Brent station ended up tucked in a corner of the two new main roads and a large commercial centre did not spring up around the station unlike in Hendon Central, Colindale, Burnt Oak and Edgware. There were no through routes to encourage retail developments at Brent.
There were shops at Brent station, and within memory, they amounted to a sweet shop and a W.H.Smith’s, but we certainly don't see the shopping parades that we see around the other stations on the line.
Interestingly Edgware branch stations beyond Golders Green have shops, but they didn't have pubs. The Railway Hotel in Edgware was already built. The Chandos is good way away from Colindale Station, and Hendon Central's "The Hendon" was opened considerably later as a pub for the Watford Way, rather than the railway.
Brent Cross is now the best-preserved station of Stanley Heaps' station designs on the Edgware branch. It is the only one which is mostly as it was when opened. All the others were rebuilt after Second World War bombing or have had later extensions.
In the thirty or so years between the 1900 map shown at the top of this post to the 1930s Geographica street map here, the area has changed almost beyond recognition.
The footprint of the two maps are identical. Click on this map to enlarge it.

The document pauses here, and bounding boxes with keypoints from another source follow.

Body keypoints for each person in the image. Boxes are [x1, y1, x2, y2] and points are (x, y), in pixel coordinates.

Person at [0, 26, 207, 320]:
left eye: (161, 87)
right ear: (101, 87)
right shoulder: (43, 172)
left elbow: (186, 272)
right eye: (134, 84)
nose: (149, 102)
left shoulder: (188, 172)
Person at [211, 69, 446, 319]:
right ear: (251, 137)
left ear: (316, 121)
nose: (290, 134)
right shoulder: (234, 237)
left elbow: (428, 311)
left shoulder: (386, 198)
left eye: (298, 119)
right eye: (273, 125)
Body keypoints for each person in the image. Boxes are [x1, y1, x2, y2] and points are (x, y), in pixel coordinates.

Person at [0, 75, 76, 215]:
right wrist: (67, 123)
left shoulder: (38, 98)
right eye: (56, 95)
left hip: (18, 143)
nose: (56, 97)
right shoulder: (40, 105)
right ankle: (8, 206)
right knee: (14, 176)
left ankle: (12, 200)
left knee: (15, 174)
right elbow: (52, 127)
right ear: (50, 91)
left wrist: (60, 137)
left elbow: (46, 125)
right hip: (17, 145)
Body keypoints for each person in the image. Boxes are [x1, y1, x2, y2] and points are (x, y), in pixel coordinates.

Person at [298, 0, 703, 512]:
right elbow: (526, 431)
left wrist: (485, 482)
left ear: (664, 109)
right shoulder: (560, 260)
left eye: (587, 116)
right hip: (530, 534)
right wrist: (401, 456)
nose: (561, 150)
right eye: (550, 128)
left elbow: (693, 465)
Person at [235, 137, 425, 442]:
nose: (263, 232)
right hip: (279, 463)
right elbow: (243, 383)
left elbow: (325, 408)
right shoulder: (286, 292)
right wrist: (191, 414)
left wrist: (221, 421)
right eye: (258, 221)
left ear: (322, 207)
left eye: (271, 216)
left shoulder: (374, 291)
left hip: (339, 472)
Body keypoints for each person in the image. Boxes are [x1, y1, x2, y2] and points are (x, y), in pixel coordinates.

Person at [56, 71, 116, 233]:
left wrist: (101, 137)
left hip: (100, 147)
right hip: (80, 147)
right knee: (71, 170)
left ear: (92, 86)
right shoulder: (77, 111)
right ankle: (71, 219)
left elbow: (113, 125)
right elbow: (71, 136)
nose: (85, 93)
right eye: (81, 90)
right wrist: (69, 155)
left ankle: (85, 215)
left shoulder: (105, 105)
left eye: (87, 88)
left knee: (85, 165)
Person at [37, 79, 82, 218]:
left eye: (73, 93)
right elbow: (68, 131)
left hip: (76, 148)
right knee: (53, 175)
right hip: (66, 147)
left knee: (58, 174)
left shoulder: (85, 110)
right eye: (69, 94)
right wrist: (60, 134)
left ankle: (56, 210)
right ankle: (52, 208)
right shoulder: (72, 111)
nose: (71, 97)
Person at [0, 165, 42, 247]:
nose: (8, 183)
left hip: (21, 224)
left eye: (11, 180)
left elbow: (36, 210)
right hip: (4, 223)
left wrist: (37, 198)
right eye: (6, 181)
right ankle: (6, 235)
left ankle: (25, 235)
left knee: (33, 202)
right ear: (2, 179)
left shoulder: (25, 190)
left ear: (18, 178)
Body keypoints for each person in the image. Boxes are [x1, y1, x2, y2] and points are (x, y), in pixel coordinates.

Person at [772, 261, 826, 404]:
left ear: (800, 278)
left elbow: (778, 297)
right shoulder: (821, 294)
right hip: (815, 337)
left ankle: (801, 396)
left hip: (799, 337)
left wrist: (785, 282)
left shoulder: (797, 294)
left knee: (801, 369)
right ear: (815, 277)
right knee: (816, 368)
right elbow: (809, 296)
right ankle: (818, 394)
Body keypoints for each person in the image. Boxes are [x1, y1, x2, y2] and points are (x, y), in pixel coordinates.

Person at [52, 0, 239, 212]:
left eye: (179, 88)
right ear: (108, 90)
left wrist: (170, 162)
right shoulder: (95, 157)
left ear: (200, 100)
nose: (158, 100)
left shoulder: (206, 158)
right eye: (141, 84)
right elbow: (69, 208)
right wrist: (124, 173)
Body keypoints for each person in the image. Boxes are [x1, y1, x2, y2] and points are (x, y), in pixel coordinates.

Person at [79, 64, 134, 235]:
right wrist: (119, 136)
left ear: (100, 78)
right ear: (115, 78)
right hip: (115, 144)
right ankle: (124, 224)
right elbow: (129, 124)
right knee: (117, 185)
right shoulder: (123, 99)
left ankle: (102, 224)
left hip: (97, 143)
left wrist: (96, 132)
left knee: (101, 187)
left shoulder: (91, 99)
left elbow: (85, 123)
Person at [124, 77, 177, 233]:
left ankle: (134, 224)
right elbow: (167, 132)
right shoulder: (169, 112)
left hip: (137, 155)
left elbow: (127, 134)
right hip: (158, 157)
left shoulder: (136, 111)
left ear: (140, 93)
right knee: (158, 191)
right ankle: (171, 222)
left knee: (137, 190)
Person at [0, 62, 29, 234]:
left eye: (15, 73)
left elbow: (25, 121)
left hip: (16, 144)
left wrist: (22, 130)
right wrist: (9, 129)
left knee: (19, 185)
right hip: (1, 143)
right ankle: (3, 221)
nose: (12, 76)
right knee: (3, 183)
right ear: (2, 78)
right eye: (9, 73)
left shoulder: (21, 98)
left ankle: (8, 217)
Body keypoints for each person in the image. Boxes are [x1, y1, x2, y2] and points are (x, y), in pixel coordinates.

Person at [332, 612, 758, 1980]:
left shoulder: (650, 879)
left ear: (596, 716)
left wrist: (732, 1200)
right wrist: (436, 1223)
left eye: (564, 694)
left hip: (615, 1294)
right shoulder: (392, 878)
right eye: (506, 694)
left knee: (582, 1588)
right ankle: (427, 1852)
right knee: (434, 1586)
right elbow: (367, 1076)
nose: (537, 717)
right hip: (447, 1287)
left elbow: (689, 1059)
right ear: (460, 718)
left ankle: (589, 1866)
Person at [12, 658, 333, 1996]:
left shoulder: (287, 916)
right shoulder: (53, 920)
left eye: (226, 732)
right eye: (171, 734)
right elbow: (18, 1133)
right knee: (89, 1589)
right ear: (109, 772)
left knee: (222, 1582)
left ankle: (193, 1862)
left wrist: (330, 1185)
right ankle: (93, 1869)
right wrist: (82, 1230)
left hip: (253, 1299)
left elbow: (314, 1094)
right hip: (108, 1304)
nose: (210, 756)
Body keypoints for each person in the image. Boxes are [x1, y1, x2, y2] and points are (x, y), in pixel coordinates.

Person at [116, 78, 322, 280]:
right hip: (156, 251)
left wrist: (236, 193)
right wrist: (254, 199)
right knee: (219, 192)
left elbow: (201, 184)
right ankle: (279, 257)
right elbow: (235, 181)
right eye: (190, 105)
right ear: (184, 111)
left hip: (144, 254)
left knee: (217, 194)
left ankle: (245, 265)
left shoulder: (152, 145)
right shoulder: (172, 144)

During the 1920s, not only did the railway appear but both the North Circular Road and the Hendon Way - two new arterial roads. The landscape is now covered by roads and housing. In a corner of Hendon Way and the North Circular junction, Renter’s Farm only just hangs on. Over the road, the future site of Brent Cross Shopping Centre is still occupied by the sewage works and intriguingly, shooting grounds.
Hendon Central station has appeared on the former Butcher’s Lane bend. All of the large houses along Golders Green Road have been knocked down and redeveloped, some of them being remembered in road names.
NOTE: Brent Cross to Golders Green on the Northern Line is one of a series of videoed walks I’m doing between every Underground station in London. There are hundreds of these to do and the reason for doing them is to raise money for Prostate Cancer UK. I was diagnosed with Stage 3.5 prostate cancer in late 2022. My life was saved by a rapid response by medical professionals and the radiotherapy and hormone therapy I was given in early 2023. These walks give me a bit of focus and raise money.